World better without religion?

At some point, you’ve likely heard the lament that the world would be better off without religion.  You may have even unwittingly imbibed it this past New Year’s Eve, when Cee Lo Green covered John Lennon’s classic hit “Imagine.” The song starts famously:

Imagine there’s no heaven
It’s easy if you try
No hell below us
Above us only sky
Imagine all the people living for today

And in due course the listener is asked to imagine a world with “no religion too.”  What better way to kick off 2012?  I’m sure Times Square’s officiants Lady Gaga and Michael Bloomberg approve wholeheartedly.

Beyond the pop culture realm, but still in the confines of Manhattan, the Oxford-style debate forum Intelligence Squared US picked up on the same theme this October past.  For some time I’ve heard bits of their debates on NPR, but only recently did I bother to get the podcast.  Naturally floating to the top of my queue was the episode featuring the resolution, “The World Would Be Better Off Without Religion.”

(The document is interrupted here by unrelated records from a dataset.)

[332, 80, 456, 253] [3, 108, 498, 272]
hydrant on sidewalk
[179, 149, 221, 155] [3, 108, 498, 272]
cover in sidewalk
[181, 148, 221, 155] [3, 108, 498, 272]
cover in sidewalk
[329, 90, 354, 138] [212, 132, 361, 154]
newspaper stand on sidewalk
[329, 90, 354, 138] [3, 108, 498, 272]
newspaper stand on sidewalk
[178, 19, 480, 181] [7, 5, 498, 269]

The debate, held before an audience at New York University, was remarkable in that the pro- and con- teams were prohibited from discussing the existence of God.  At first this might seem absurd; whether  God exists or not is patently germane to the question of religion.  But the imposed restriction has the benefit of allowing the debaters to focus neatly on the social ramifications of religion.

Consider what religion is in the restricted sense of the debate: moral beliefs with social consequences, that happen to be theistic. Then listen to the debate participants in action, and the chief complaint becomes clear: people kill and oppress others on the basis of differing moral beliefs.  So, would any hypothetical, religion-free world be better? No.  We would only be exchanging a world filled with a diverse array of theistic moral belief for a world filled with a diverse array of atheistic moral belief.  That people hold moral beliefs, and differ from each other on those beliefs are immutable elements of humanity.  So is the fact that we are social creatures.  We cannot escape each other.  I suppose we can imagine a world of people in secluded pods, or one solely populated by clones, or else a world that is entirely monocultural.  But most people would rightly see such worlds as deeply impoverished and no improvement over our own.  An inescapable part of being human is living in a world with others who hold to different “oughts” and “ought nots.”

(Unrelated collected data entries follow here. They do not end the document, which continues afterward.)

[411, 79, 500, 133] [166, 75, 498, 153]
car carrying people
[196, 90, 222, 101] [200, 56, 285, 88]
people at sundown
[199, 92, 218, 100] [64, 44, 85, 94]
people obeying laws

Let’s move from possible worlds to the historical record. For thousands of years, religion has presided over mankind, such that any given killer, oppressor, or victim for that matter, could in some sense be tagged by us as “religious.” Only after the Enlightenment do we start to see significant cases of self-identified irreligious individuals.  All we need is one instance where an atheist kills another atheist on the basis of differing morality to obliterate the idea that religion is uniquely harmful.  Consider who swung the ice pick that killed Leon Trotsky.  It seems someone thought he “ought” not have disobeyed Stalin.  Purging religion only allows new types of contentious belief to crop up and take its place. Religion doesn’t kill or oppress people, human wickedness does. Christians rightly recognize this as sin nature.

So, how did the Intelligence Squared debate turn out?  The pro-side, making the case things would be better without religion, persuaded more audience members at the end and thereby won.  Unfortunately, the con- debaters Dinesh D’Souza and Rabbi David Wolpe failed to decisively isolate the social idea of “religion” from man’s underlying wickedness.  But even if they effectively made that case, what other outcome could we expect from public broadcast patrons congregated in a New York university performing arts center?

That the finger of blame could be pointed toward oneself has been thoroughly expunged from our culture today.  It’s easier for some just to chalk our problems up to some conception of a social condition called “religion.”